Under the 2017 Regulations, businesses and in scope LLPs are required to disclose their payment practices, policies and performance regarding supplier remuneration via a government web filing service. 

The introduction of the 2017 Regulations recognised the financial pressure that smaller businesses are under caused by extended credit terms and late payments and the knock-on effect that has on supply chains, in corporate insolvencies, in reduced investment, innovation and productivity.  The government's aim was to increase transparency and therefore apply reputational pressure on large organisations to pay their suppliers promptly. 

In-scope Businesses/LLPs 

To recap, businesses are in scope of the current reporting requirements if, on their last two balance sheet dates, they exceeded two or all of the following thresholds: 

  • £36 million annual turnover 
  • £18 million balance sheet total 
  • 250 employees 

There are slightly different rules for holding companies / LLPs. 

New regulations

The draft 2024 Regulations will achieve two things:

Firstly, extending the existing regime. The 2017 Regulations will be extended to 6 April 2031, an extension of seven years beyond their current sunset date of 6 April 2024. 

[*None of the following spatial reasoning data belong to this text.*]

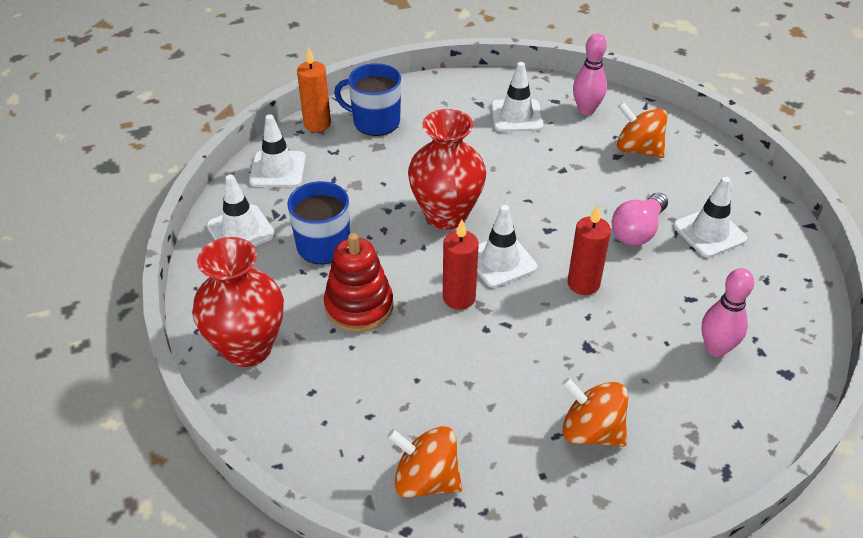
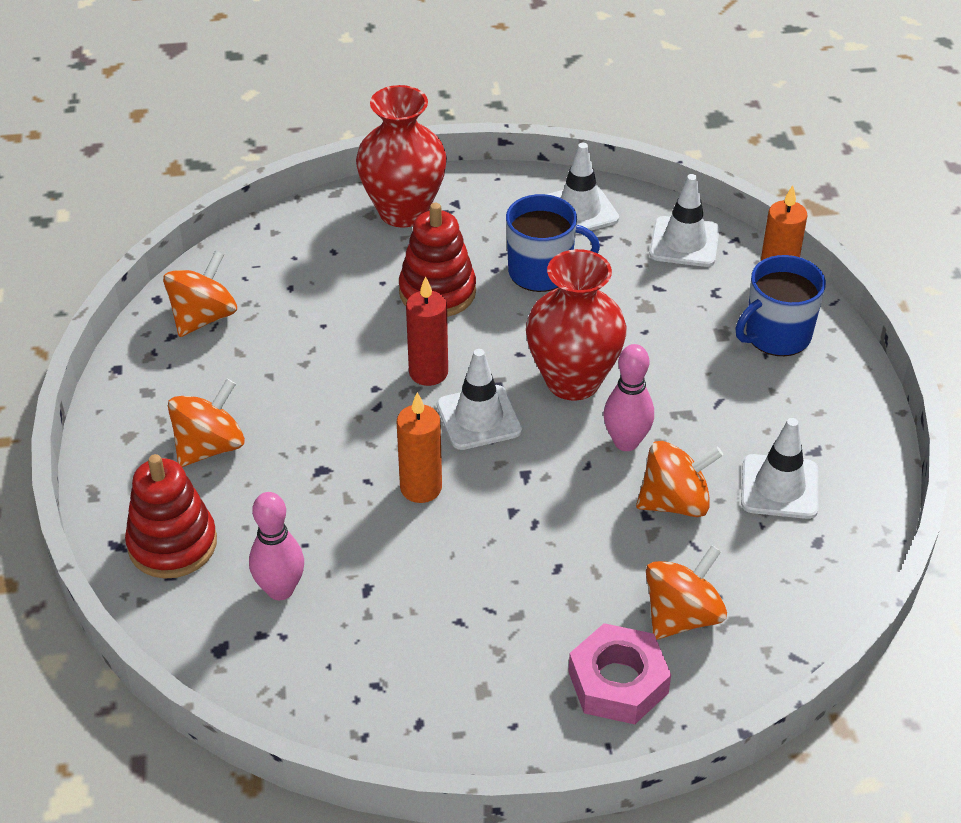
camera: 100 degrees right, 0 degrees up
(375, 122) = (776, 335): blue mug -> blue mug turned 150 degrees counterclockwise
(547, 158) = (675, 502): none -> orange spinning top
(583, 283) = (421, 488): red candle -> orange candle
(586, 110) = (789, 575): pink bowling pin -> pink bowling pin (626, 442)
(638, 231) = (503, 568): pink light bulb -> none
(701, 171) = (618, 682): none -> pink nut
(706, 430) = (172, 544): none -> red stacking toy
(709, 232) = (482, 649): white traffic cone -> none

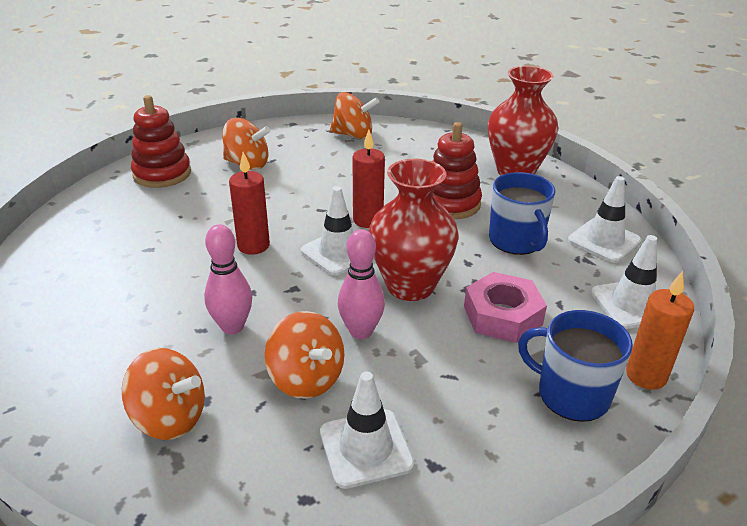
camera: 65 degrees right, 10 degrees down
(280, 589) = (137, 217): pink bowling pin -> pink bowling pin (232, 326)
(421, 488) = (253, 246): orange candle -> red candle
(618, 682) = (83, 396): pink nut -> pink nut (502, 315)

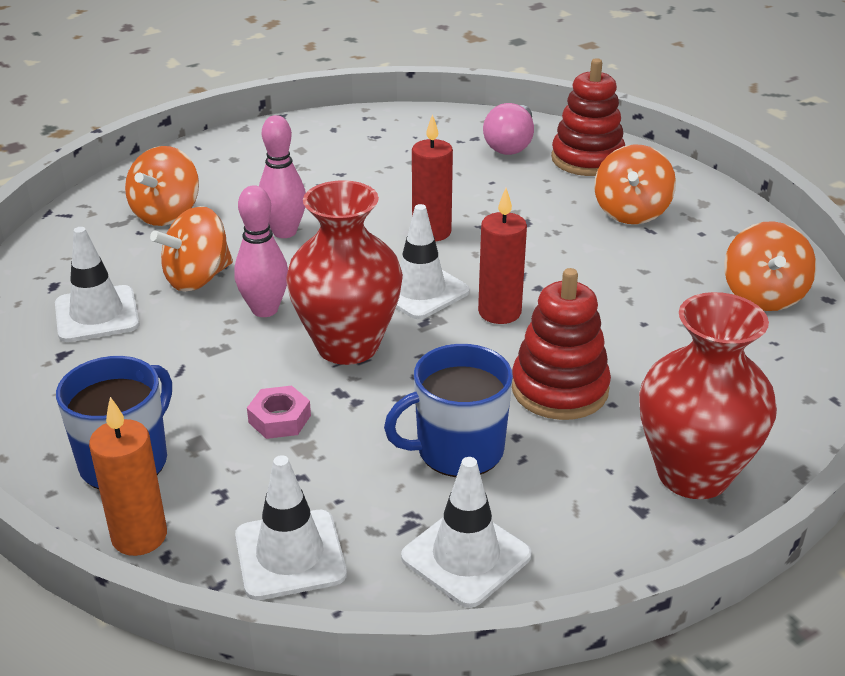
camera: 90 degrees right, 0 degrees up
(120, 204) = (511, 144): none -> pink light bulb
(502, 315) = (279, 419): pink nut -> pink nut, size x0.58

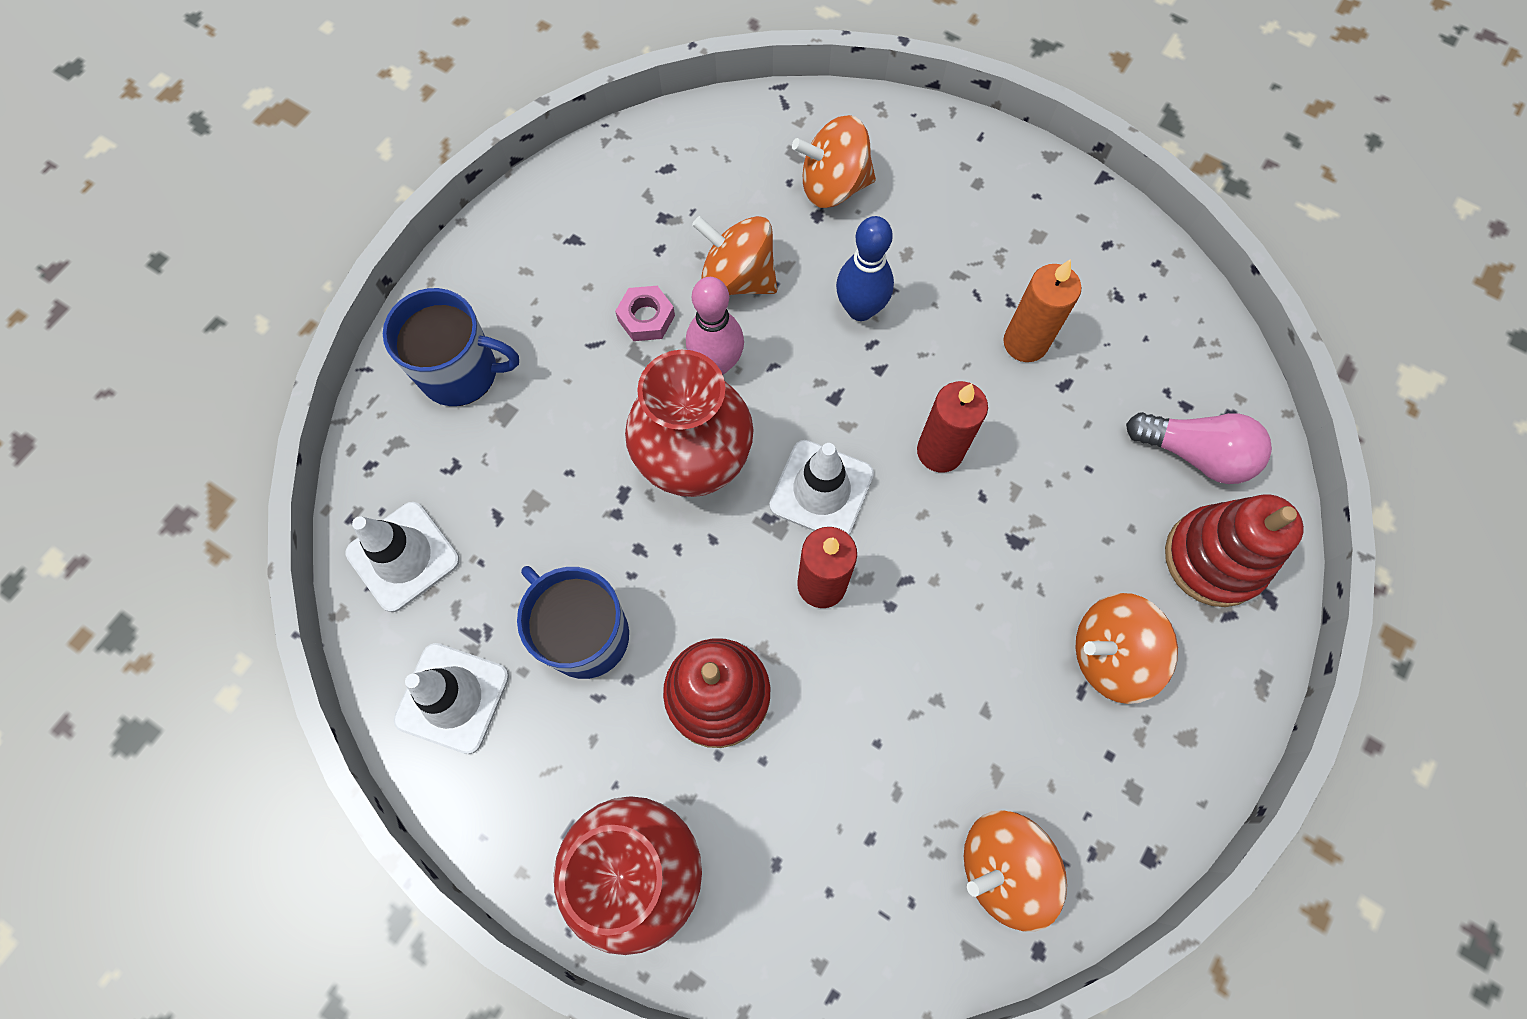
camera: 65 degrees right, 35 degrees up
(97, 314) = (641, 230): white traffic cone -> none
(139, 536) = (382, 434): orange candle -> orange candle (1025, 343)
(279, 419) = (563, 462): pink nut -> pink nut (646, 318)
(284, 232) = (860, 309): pink bowling pin -> blue bowling pin
(511, 144) = (1195, 454): pink light bulb -> pink light bulb turned 150 degrees counterclockwise

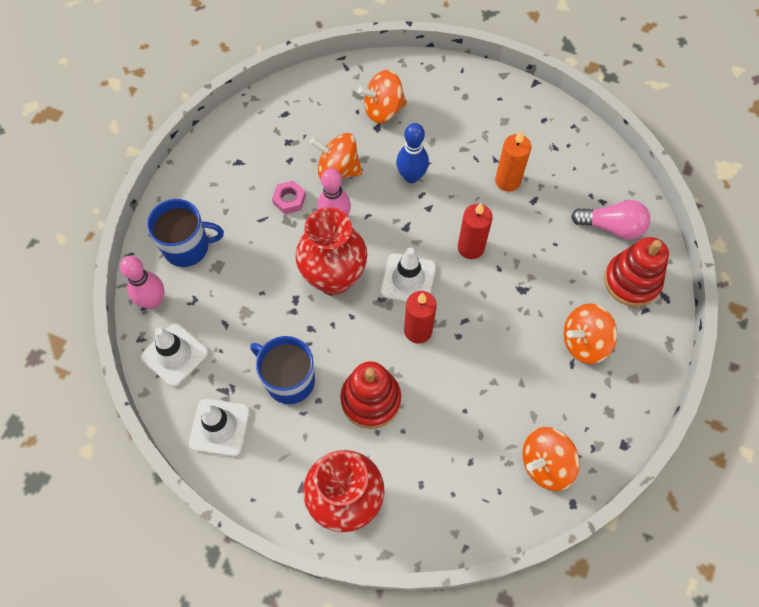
camera: 10 degrees left, 5 degrees down
(386, 457) = (153, 301): none -> pink bowling pin

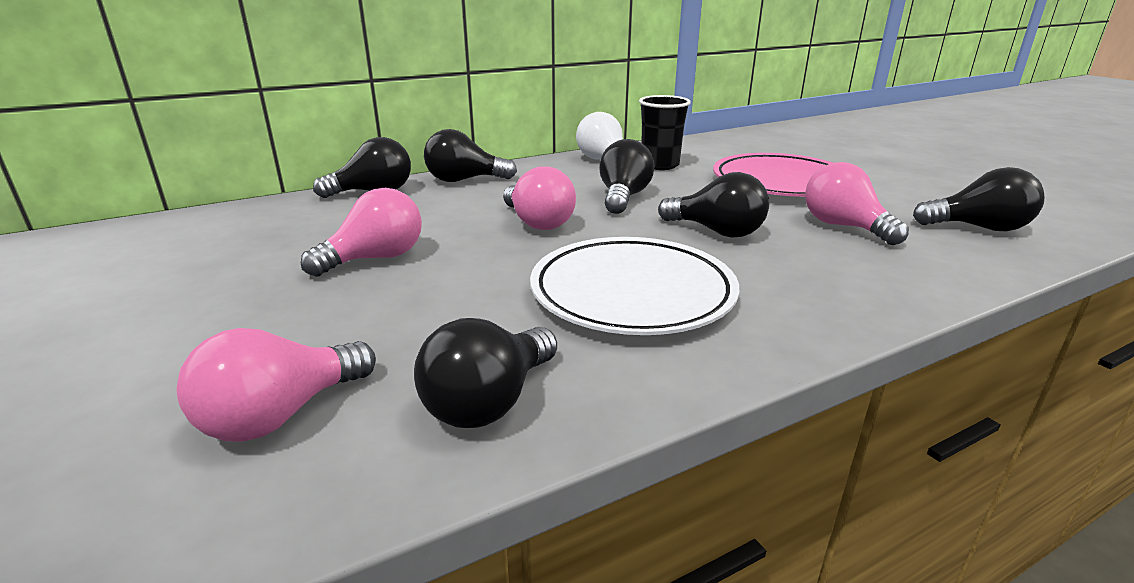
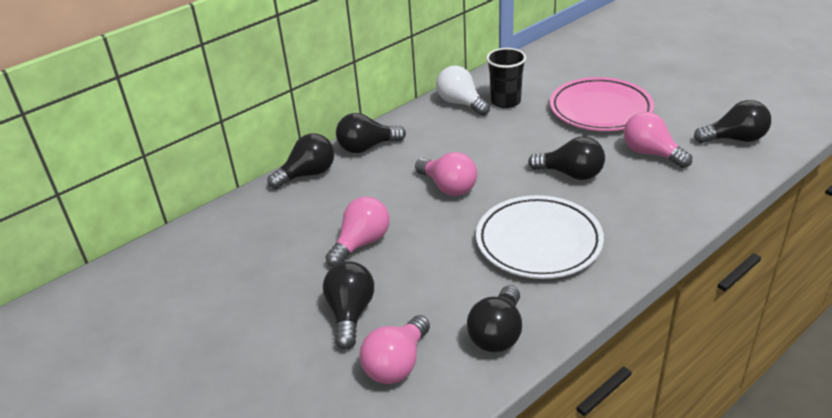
camera: 10 degrees left, 10 degrees up
(623, 197) = (495, 147): black light bulb -> black light bulb (350, 314)

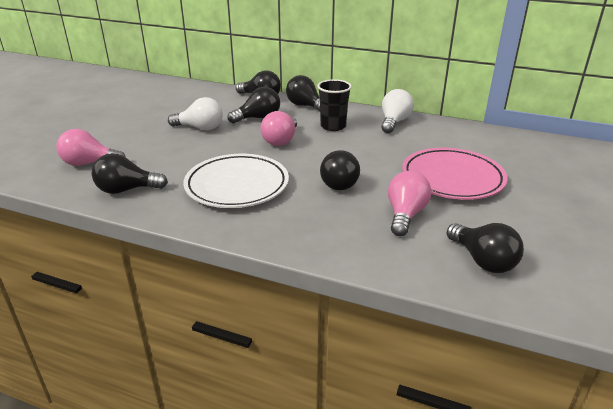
camera: 60 degrees right, 5 degrees down
(350, 314) = (131, 140): black light bulb -> black light bulb (258, 118)
(361, 243) = (200, 128): pink light bulb -> white light bulb
(505, 101) = (416, 137): black cup -> black cup (333, 126)

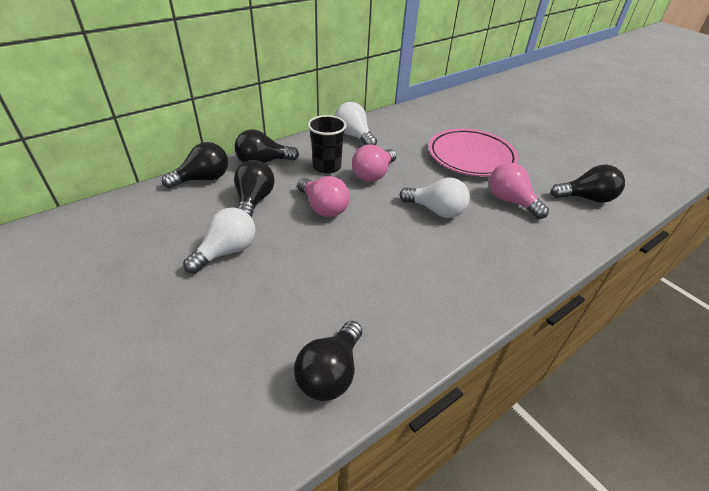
camera: 60 degrees left, 10 degrees up
(89, 163) = (215, 396): pink light bulb -> pink light bulb (373, 174)
(237, 185) = (394, 274): white plate -> none
(337, 182) = (436, 210): black light bulb -> white light bulb

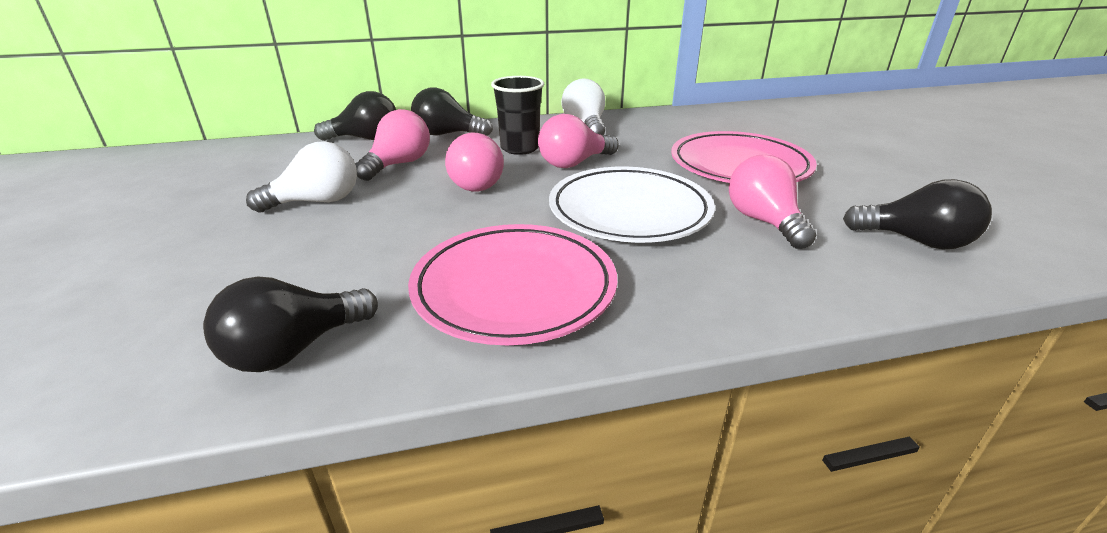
camera: 25 degrees right, 10 degrees down
(254, 201) = (399, 164): black light bulb -> pink light bulb
(417, 289) = (514, 288): none -> pink plate
(436, 210) = (629, 211): white light bulb -> white plate

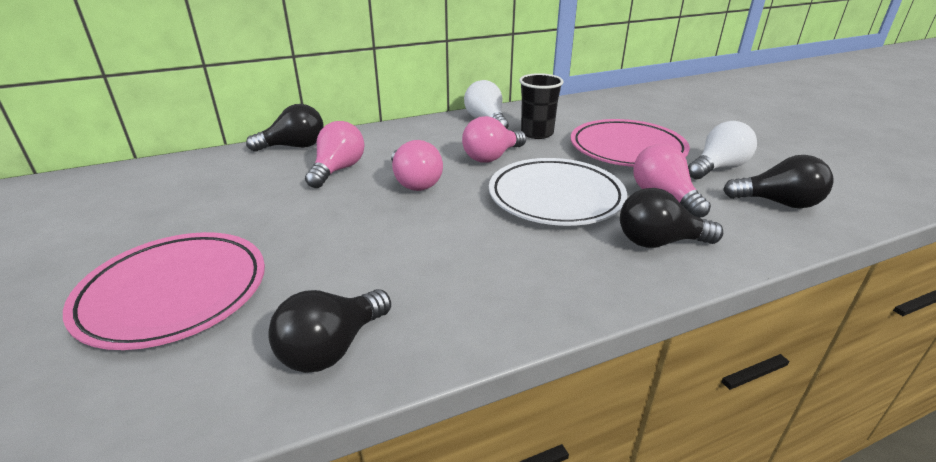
camera: 10 degrees left, 0 degrees up
(317, 201) = (280, 212): white light bulb -> white light bulb (718, 168)
(447, 134) = (368, 137): black light bulb -> black light bulb (659, 242)
(514, 288) = (491, 274): pink plate -> pink plate (174, 294)
(520, 148) = (439, 146): black cup -> black cup (537, 133)

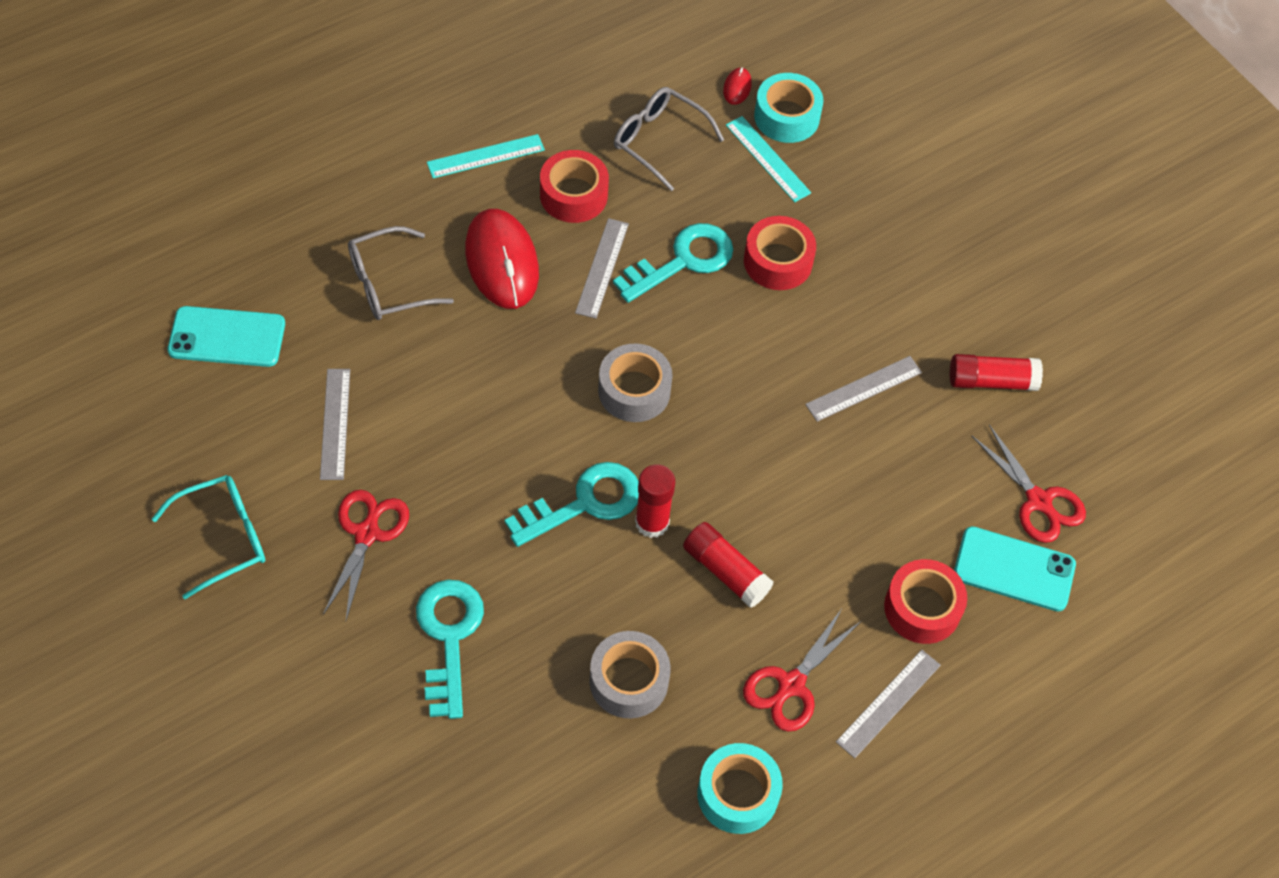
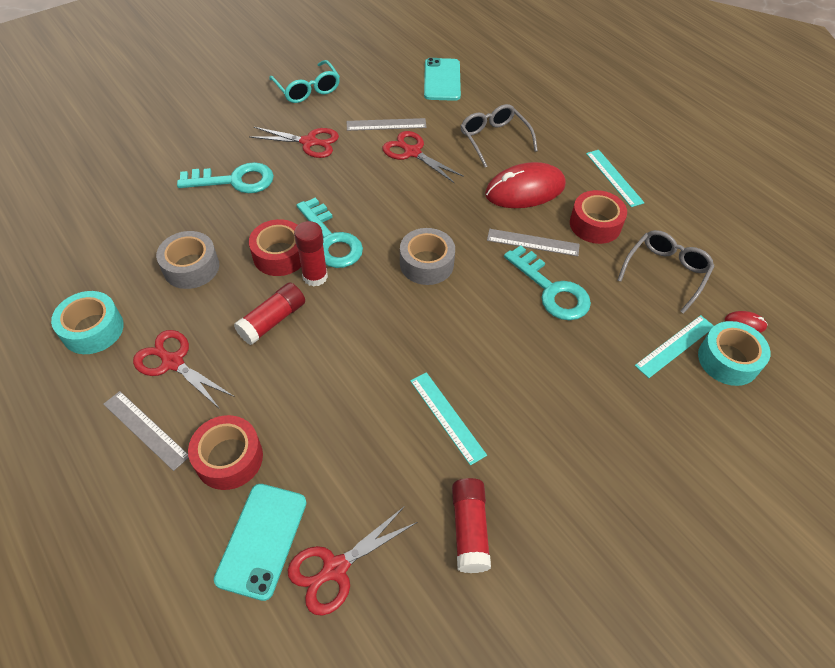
camera: 90 degrees right, 5 degrees down
(406, 392) = (412, 152): none -> red scissors
(778, 261) = (567, 353): red tape -> red tape (280, 255)
(863, 388) = (447, 417): grey ruler -> turquoise ruler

Secondly, the introduction of a wider reporting scope.  While maintaining the current reporting requirements, the Draft 2024 Regulations will compel in-scope companies and LLPs to report additional information, including:

  1. the total value of invoices paid; 
  2. the sum total of payments made within 30 days, between 31 and 60 days and over 60 days(in addition to the existing requirement to report on volumes of invoices paid in these timescales);
  3. the total value of payments not made within the payment period;
  4. the proportion of invoices that are disputed which subsequently result in payments being made outside the agreed payment terms; and
  5. provisions have been added to clarify how to deal with payment arrangements that involve a finance provider. 

Importantly, the draft 2024 Regulations provide clearer instruction as to how payments should be reported when a third party ‘supply chain’ finance provider is involved. Amendments to the 2017 Regulations stipulate that if the supplier receives the full amount owed without incurring any fees or deductions, the payment is considered made on the date when the supplier receives it from the supply chain finance provider. Alternatively, if the supplier does not receive the full amount or bears any supply chain finance fee, the payment is deemed made on the date the supply chain finance provider receives it from the qualifying business, accounting for any delays outside the responsibility of the qualifying company or LLP. In all other instances, the payment date is when the supplier receives it.